===== GIVEN DATA
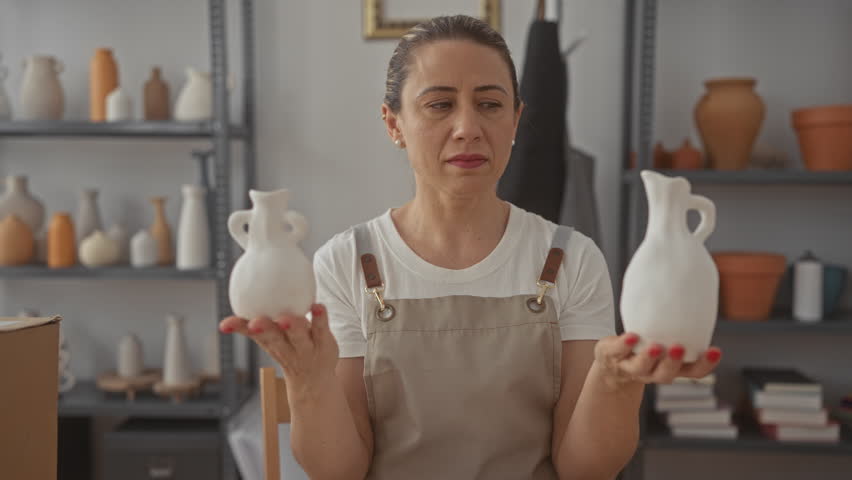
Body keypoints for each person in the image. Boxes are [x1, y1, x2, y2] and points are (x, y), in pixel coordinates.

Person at [220, 14, 722, 480]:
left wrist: (616, 381)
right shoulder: (347, 262)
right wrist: (308, 380)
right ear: (394, 124)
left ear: (515, 120)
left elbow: (584, 470)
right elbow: (340, 471)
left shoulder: (572, 258)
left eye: (490, 104)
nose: (467, 128)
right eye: (440, 105)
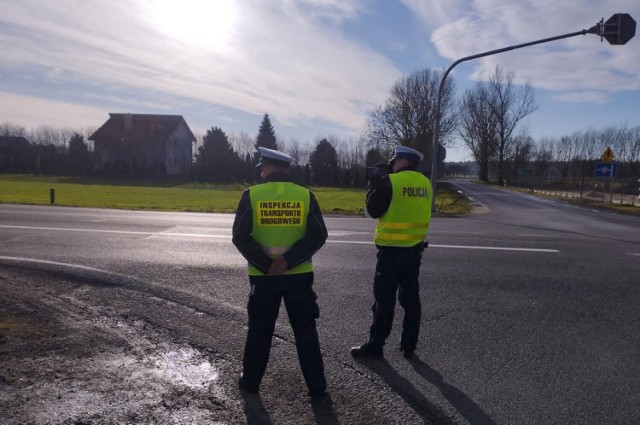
==========
INSTRUCTIONS TO FOLLOW »
What you return must match the entries above exactly, apart from the pictures, which are left out.

SOLUTION »
Body keypoints for each person in the image. Boxes are [x1, y1, x2, y2] and points are (x, y), in pixel coordinates.

Person at [220, 14, 722, 480]:
left wrist: (616, 381)
right shoulder: (347, 262)
right wrist: (308, 380)
right ear: (394, 124)
left ear: (515, 120)
left elbow: (584, 470)
right elbow: (340, 471)
left shoulder: (572, 258)
left eye: (490, 104)
nose: (467, 128)
right eye: (440, 105)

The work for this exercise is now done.